What is Sleep Apnea?
The vast majority of people who suffer from sleep apnea have obstructive sleep apnea. Although some people will hold their breath at night, most will struggle to breathe through a partial blockage of the airway.
Obstructive sleep apnea (OSA) means that during sleep the airway is partially blocked or in more rare instances completely obstructed. Snoring is the sound of a blocked airway. It’s also the sound of someone struggling to breathe.
40% of the population snores and 80% of those people have obstructive sleep apnea (OSA). The other 20% of the population who snores, but doesn’t have OSA, are highly likely to get it within a few years.
Not all people who have obstructive sleep apnea make noise, but snoring is the main symptom and all chronic snorers should be tested.
Apnea vs Hypopnea
Apnea comes from the Greek meaning “without breath”, hypopnea comes from the Greek meaning “reduced breath”. How can you tell if you have apnea or hypopnea? An apnea occurs from a completely obstructed airway and is silent. A hypopnea occurs from a partially obstructed airway which typically makes a sound. If you snore, you’re likely experiencing hypopnea.
Most respiratory events at night are not apneas (complete airway obstructions) they’re hypopneas (partial airway obstructions). An apnea is a 90+% obstructed airway. An hypopnea is a 30-50% obstructed airway.
Most people who have obstructive sleep apnea are undiagnosed. If you snore, reach out for a consultation and evaluation to determine if you’re one of the undiagnosed.
Three Levels of Obstructive Sleep Apnea (OSA)
Some people may hold their breath when sleeping if they have a hypopnea or partial airway obstructions, but the majority of people don’t. Instead of no breathing, or pauses in breathing, they struggle to get enough air through a partially blocked airway. A partial obstruction, however, is no laughing matter. It’s just as serious and must be addressed because of the connection to serious disease states and risk factors. These obstructions, most often identified when a person snores, can and should be treated right away.
You experience 5-15 breathing interruptions in an hour. If you’re sleepy, have depression, heart disease, or hypertension then treatment is recommended even when you’re diagnosed with mild OSA.

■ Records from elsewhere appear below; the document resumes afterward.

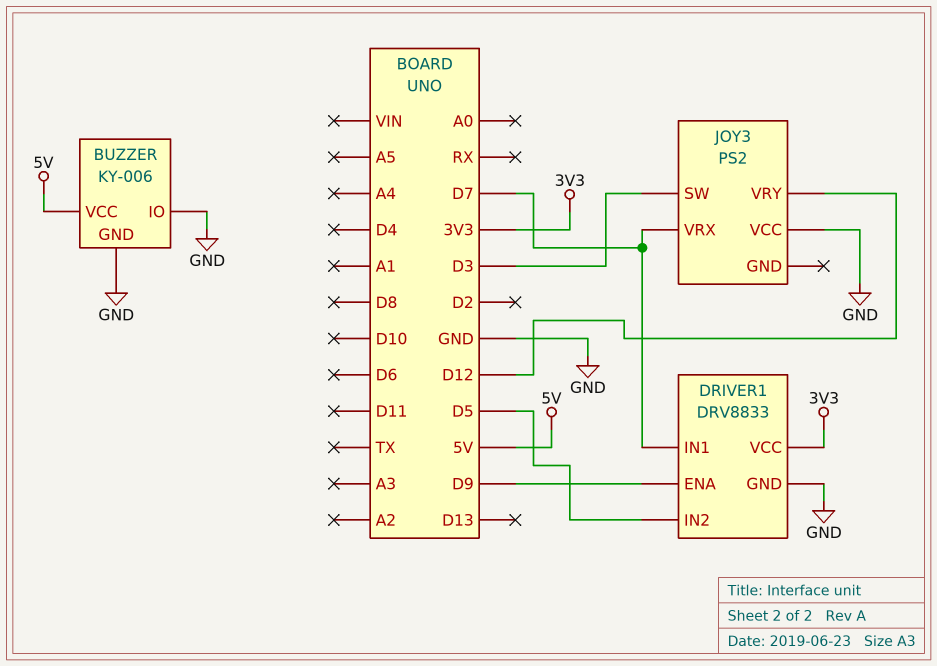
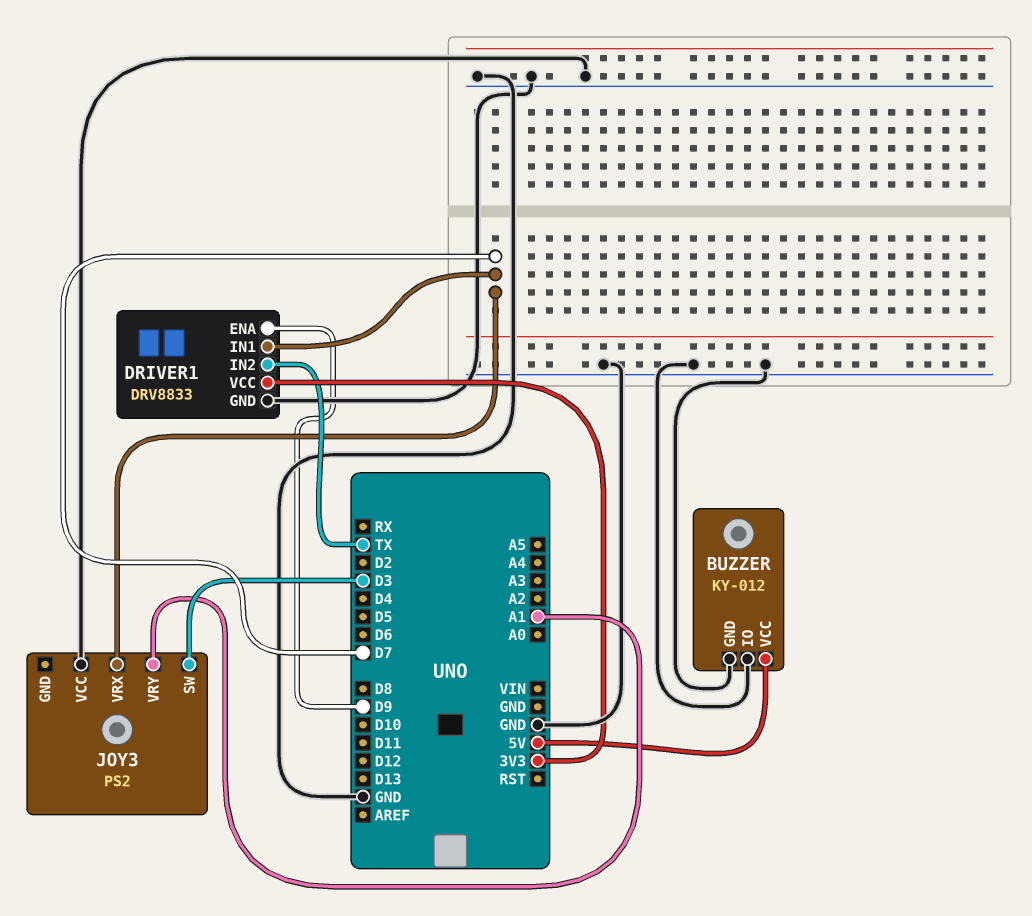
BUZZER: KY-006 -> KY-012
DRIVER1 pin IN2: D5 -> TX
JOY3 pin VRY: D12 -> A1

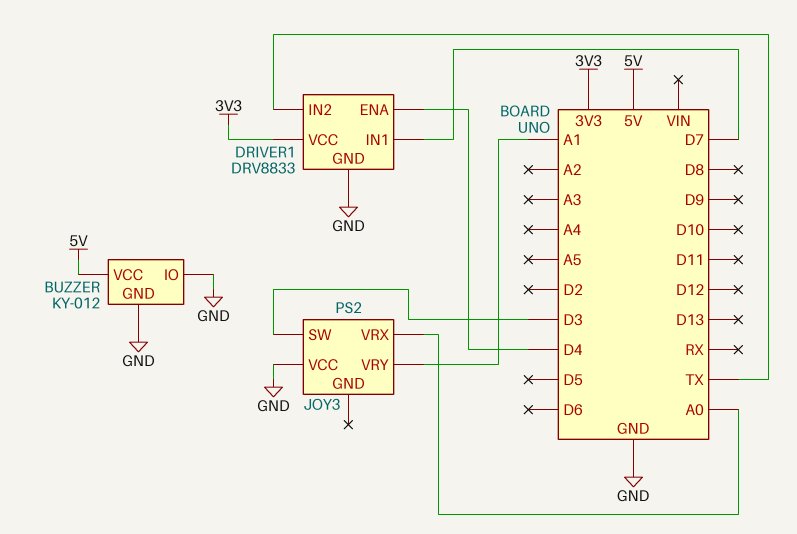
DRIVER1 pin ENA: D9 -> D4
JOY3 pin VRX: D7 -> A0

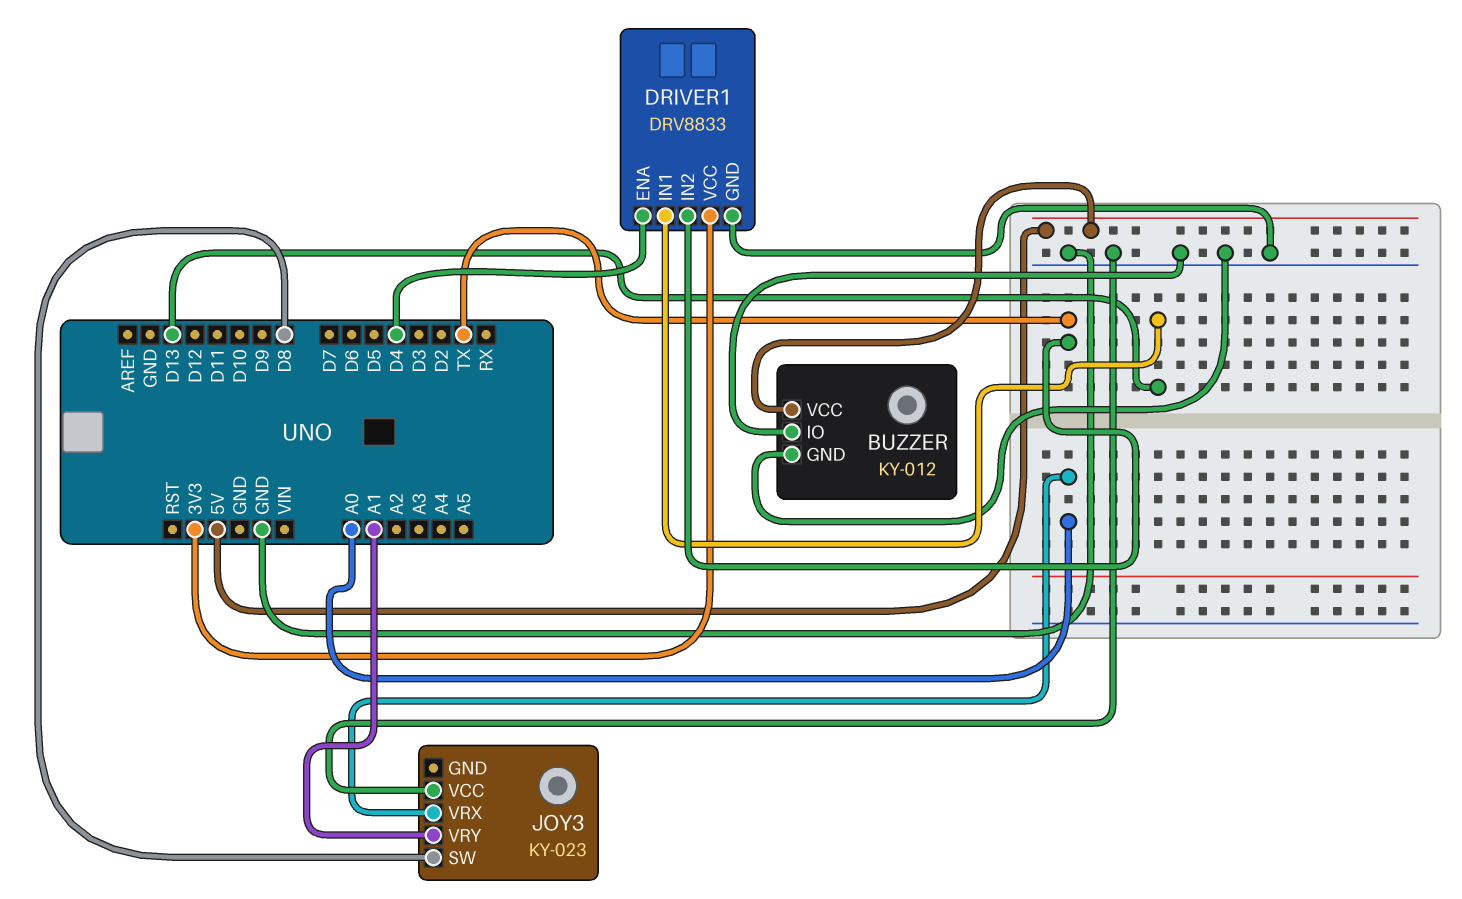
DRIVER1 pin IN1: D7 -> D13
JOY3: PS2 -> KY-023
JOY3 pin SW: D3 -> D8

You experience 16-30 episodes of breathing interruptions in an hour. There is a marked increased risk of disease for those with moderate OSA. Therefore, It’s recommended that everyone in this category is treated. Treatment provides improvement in both quality of life and daytime function.
You experience 31+ breathing interruptions in an hour. You’re in the highest risk group if your OSA is severe. 40% of people who are untreated are dead within 12 to 14 years. If you’re in this group, it’s important to seek diagnosis and adhere to treatment with CPAP.
How Will I Know if I Have Sleep Apnea?
Obstructive sleep apnea has numerous warning signs and common symptoms to help you identify potential issues.
Serious warning signs and health-related diseases caused by sleep apnea include:
- High blood pressure
- Pre-diabetes or type 2 diabetes
- Depression / Anxiety
- Weight gain / Obesity
- Heart Disease
- ADD / ADHD
- Acid Reflux (GERD)
- Erectile dysfunction
Do you or does your bed partner comment that you:
- Snore loudly
- Stop breathing when you sleep
- Experience morning headaches
- Have dry or sore throat in the morning
- Sleep on your side more than any other position
- Feel like you didn’t get a good night of sleep even when you’ve slept 7+ hours
- Have pain in your shoulders, neck, hips, or knees when you wake up
- Feel anxious or agitated when you wake up
- Experience “brain fog” in the morning
- Experience forgetfulness
- Have a lessened interest in sex
Comorbidities listed above, which are two or more chronic diseases or conditions that occur in one patient at the same time, also strongly indicate the presence of obstructive sleep apnea.
Here is a more comprehensive list of chronic diseases and conditions that strongly indicate you suffer from or are at greater risk for obstructive sleep apnea.
Treatments for Obstructive Sleep Apnea
Obstructive sleep apnea worsens with weight gain and age. Losing weight often helps but rarely resolves OSA. It’s a vicious cycle where OSA causes weight gain (especially women) and gaining weight worsens OSA, which in turn leads to further weight gain. Treating it often helps initiate weight loss.
While there are several new unsubstantiated treatments for OSA in the marketplace, the standard treatments include continuous positive airway pressure (CPAP), an oral appliance or mouthpiece, and in very rare instances, surgery.
How you treat obstructive sleep apnea depends on several factors including the severity, your age, weight, dental history, and other diseases present. After a comprehensive evaluation, we can choose the right treatment for you, together.